In the 21st century, this ethos of expansion must come to an end. California's water supply is finite, but its population is growing. Forecasters believe that the state, which has 38 million residents today, will have 48 million by 2030. In many places, formerly dependable groundwater is now polluted or depleted. Prolonged drought on the Colorado River -- combined with increased demand for its water from growing states such as Nevada and Arizona -- almost certainly will reduce water deliveries from the east. Diminished snowpacks in the Sierra and environmental restrictions in the Sacramento-San Joaquin River Delta almost certainly will reduce water deliveries from the north. And it's unclear how climate change will affect California's water supplies.
It's a matter of common sense: It is time for development in California to follow the water. Even as our state continues to grow, sprawl can no longer be our birthright.
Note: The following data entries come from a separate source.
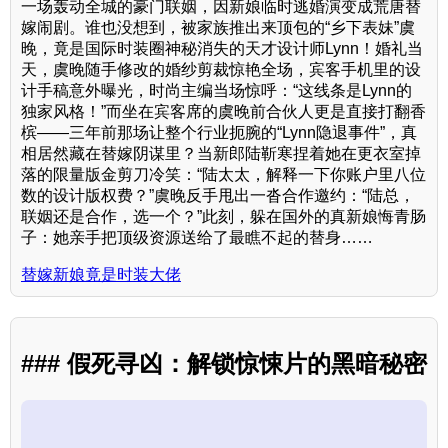
一场轰动全城的豪门联姻，因新娘临时逃婚演变成荒唐替
嫁闹剧。谁也没想到，被家族推出来顶包的“乡下表妹”虞
晚，竟是国际时装圈神秘消失的天才设计师Lynn！婚礼当
天，虞晚随手修改的婚纱剪裁惊艳全场，宾客手机里的设
计手稿意外曝光，时尚主编当场惊呼：“这线条是Lynn的
独家风格！”而坐在宾客席的虞晚前合伙人更是直接打翻香
槟——三年前那场让整个行业扼腕的“Lynn隐退事件”，真
相居然藏在替嫁阴谋里？当新郎陆靳寒捏着她在更衣室掉
落的限量版金剪刀冷笑：“陆太太，解释一下你账户里八位
数的设计版权费？”虞晚反手甩出一沓合作邀约：“陆总，
联姻还是合作，选一个？”此刻，躲在国外的真新娘悔青肠
子：她亲手把顶级资源送给了最瞧不起的替身……
替嫁新娘竟是时装大佬
### 假死寻凶：解锁惊悚片的黑暗秘密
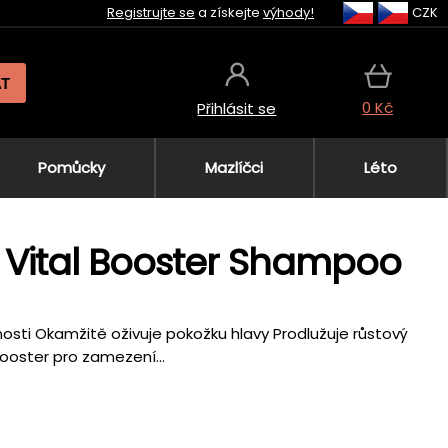
Registrujte se
a získejte
výhody!
CZK
AT
0 Kč
Přihlásit se
Pomůcky
Mazlíčci
Léto
p Vital Booster Shampoo
sti Okamžitě oživuje pokožku hlavy Prodlužuje růstový
Booster pro zamezení...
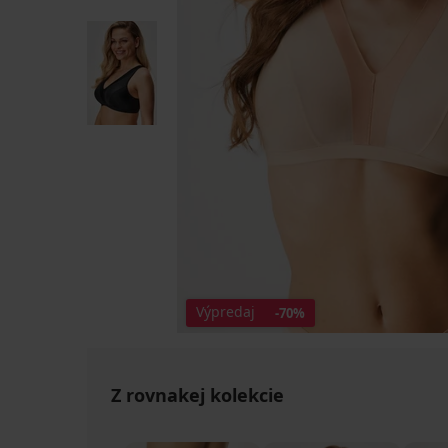
Výpredaj
-70%
Z rovnakej kolekcie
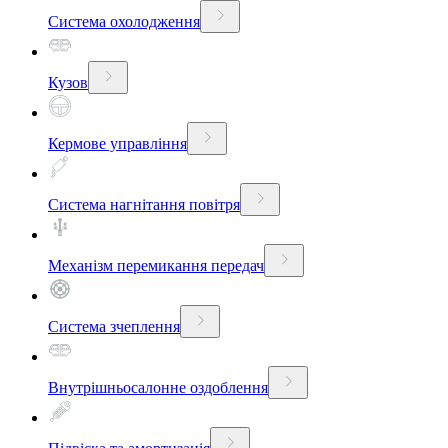
Система охолодження
Кузов
Кермове управління
Система нагнітання повітря
Механізм перемикання передач
Система зчеплення
Внутрішньосалонне оздоблення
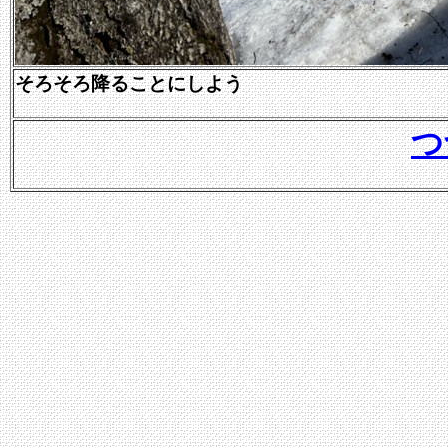
そろそろ降ることにしよう
つ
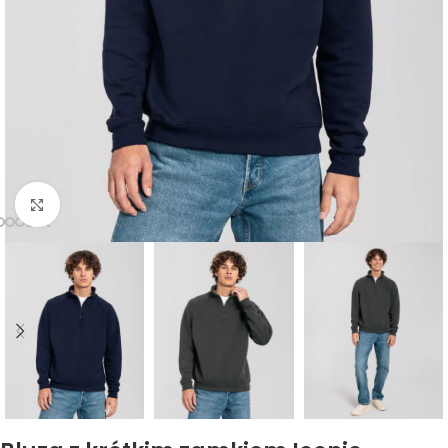
Kliknij, aby powiększyć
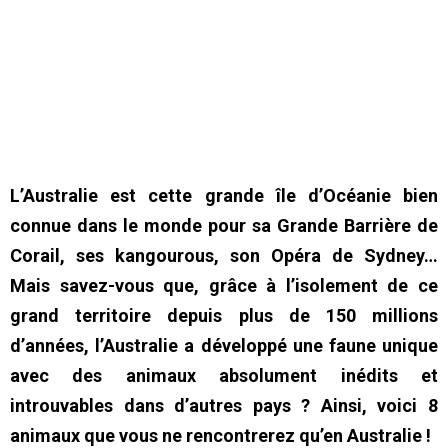
L’Australie est cette grande île d’Océanie bien
connue dans le monde pour sa Grande Barrière de
Corail, ses kangourous, son Opéra de Sydney…
Mais savez-vous que, grâce à l’isolement de ce
grand territoire depuis plus de 150 millions
d’années, l’Australie a développé une faune unique
avec des animaux absolument inédits et
introuvables dans d’autres pays ? Ainsi, voici 8
animaux que vous ne rencontrerez qu’en Australie !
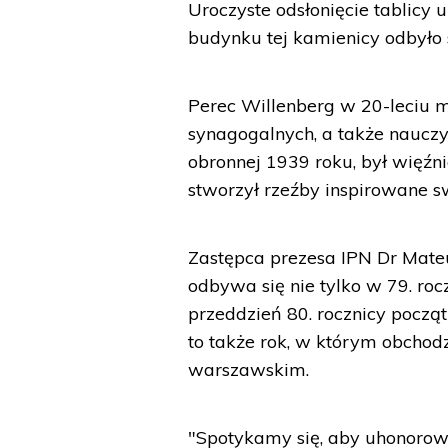
Uroczyste odsłonięcie tablicy
budynku tej kamienicy odbyło
Perec Willenberg w 20-leciu
synagogalnych, a także naucz
obronnej 1939 roku, był więźn
stworzył rzeźby inspirowane s
Zastępca prezesa IPN Dr Mateu
odbywa się nie tylko w 79. r
przeddzień 80. rocznicy począ
to także rok, w którym obchod
warszawskim.
"Spotykamy się, aby uhonorow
Hydrologically remote regions cannot depend on new sources of imported water for human needs, much less for verdant lawns.
Countering the culture
No one really knows how much water exists to support development. Yes, the state Department of Water Resources publishes a reliability report, which gives cities an idea of how much water they can expect to receive through the State Water Project in wet, dry and "average" years. And yes, California has laws on the books designed to prevent land-use planners from building where no water is available: 2001's "Show Me the Water" bills, SB 610 and SB 221, which require that governments review supplies and verify their availability in writing before approving new developments of 500 or more units. Water districts and land-use planners appear to take these laws seriously. Last year, the Eastern Municipal Water District, in Perris, cited the laws when it delayed approval on nine commercial construction projects (only one of which has thus far received a green light, and only because the developer was able to save water on another project).
Unfortunately, these laws don't establish a strict, uniform standard for estimating water supplies. Individual water districts generate the estimates. And some of these districts, in preparing reports for land-use planners, may rely too heavily on "paper water," flows that exist in legal allocations but aren't really on hand and may never be. As one former state legislator explains, "If people point to paper water, there's always enough for everybody."
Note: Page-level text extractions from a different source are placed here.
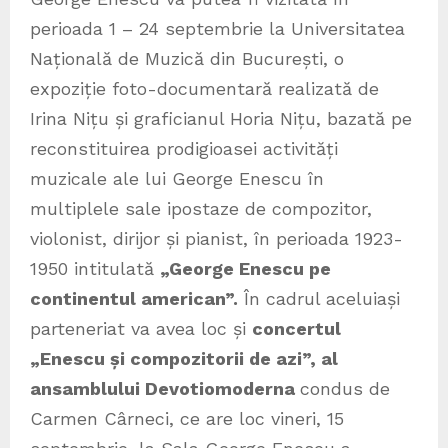
perioada 1 – 24 septembrie la Universitatea
Națională de Muzică din București, o
expoziție foto-documentară realizată de
Irina Nițu și graficianul Horia Nițu, bazată pe
reconstituirea prodigioasei activități
muzicale ale lui George Enescu în
multiplele sale ipostaze de compozitor,
violonist, dirijor și pianist, în perioada 1923-
1950 intitulată
„George Enescu pe
continentul american”.
În cadrul aceluiași
parteneriat va avea loc și
concertul
„Enescu și compozitorii de azi”, al
ansamblului Devotiomoderna
condus de
Carmen Cârneci, ce are loc vineri, 15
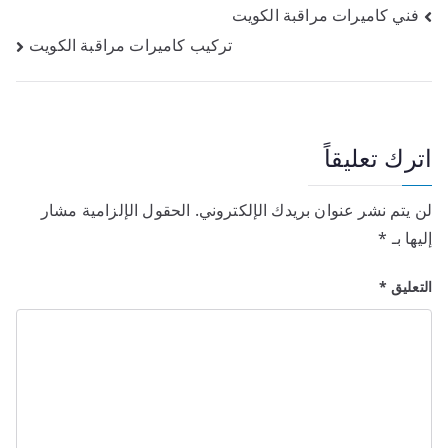
فني كاميرات مراقبة الكويت
تركيب كاميرات مراقبة الكويت
اترك تعليقاً
لن يتم نشر عنوان بريدك الإلكتروني.
الحقول الإلزامية مشار
إليها بـ
*
التعليق
*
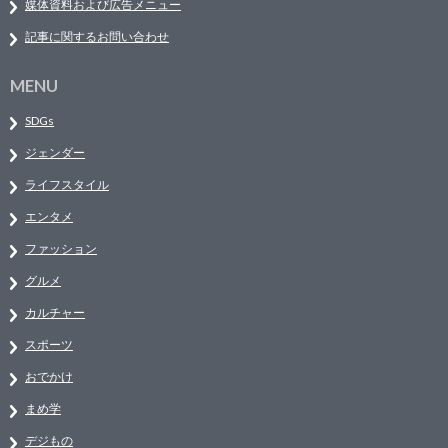
媒体資料および広告メニュー
記事に関するお問い合わせ
MENU
SDGs
ジェンダー
ライフスタイル
エンタメ
ファッション
グルメ
カルチャー
スポーツ
おでかけ
まめ学
デジもの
Planning based on paper water might not have been troubling in the past, when there were fewer pressures on California's water system. But today's outlook calls for a more conservative approach to development. Put bluntly, it makes little sense to depend on new water imports -- even if they "exist" as allocations -- when planning thousands of new homes in an isolated region. But depending instead on more secure local water supplies -- responsibly managed groundwater, gains from conservation, wastewater recycling and reuse -- is anomalous to California culture and will be a hard sell.
Critics of building-friendly local governments frequently complain that water and land-use officials are controlled by developers, who have long been enthusiastic contributors to political campaigns. Whether that is true or not, it's almost certainly the case that California water agency culture is loath to say no to developers for a less-pernicious reason: Water districts are in the business of delivering water to local communities -- they don't see their job as determining water use policy -- and they don't like to say no to their customers. The same can-do attitude that led William Mulholland to build the Los Angeles Aqueduct guides his descendants in their determination to find new water, whether or not it exists. Even if a peripheral canal is built in the delta and supplies from the State Water Project become more predictable, there is no guarantee that more Northern California water would come developers' way. Indeed, political realities might call for a grand compromise whereby less of this water -- not more -- flows south. There may be limits, after all, to our expansionist zeal.
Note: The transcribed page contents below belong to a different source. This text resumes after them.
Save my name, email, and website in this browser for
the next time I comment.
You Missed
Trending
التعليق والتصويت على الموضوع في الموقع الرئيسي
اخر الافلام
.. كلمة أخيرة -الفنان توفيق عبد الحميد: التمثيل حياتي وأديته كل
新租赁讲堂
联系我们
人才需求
There's another cultural tenet to overcome: Californians' devotion to the easy suburban lifestyle (or at least, the easy suburban lifestyle as we know it). Thirty-nine percent of residential water use in California occurs outdoors, mainly when homeowners water their lawns. One way to secure "additional" water for growth is to cut yard sizes and impose landscaping restrictions on new and existing neighborhoods.
Built-out areas have to do their part too. Homeowners must get used to the idea of living near higher-density, water-efficient infill. They also must accept tiered pricing for water, which would discourage outdoor use. In parts of Sacramento, residential water usage isn't yet metered; in many parts of the state, groundwater is not measured or aggressively managed. Obviously, these policies discourage the mindfulness that all Californians must adopt, and they should be corrected.
The good news is that water districts, entrepreneurs and developers are beginning to understand the need for change and are getting creative. Some developers already minimize yard areas and install parallel pipe systems to deliver recycled water for outdoor use. Potentially, developers also could become key partners with public agencies that want to expand the use of recycled water outdoors. Just as they front funds to install the pipes that connect new communities to public water systems, they could become a source of funding for conservation technologies and recycled water infrastructure in existing and new communities.
Even with water supplies in question, California can build to accommodate its millions of new residents. But it must build smart.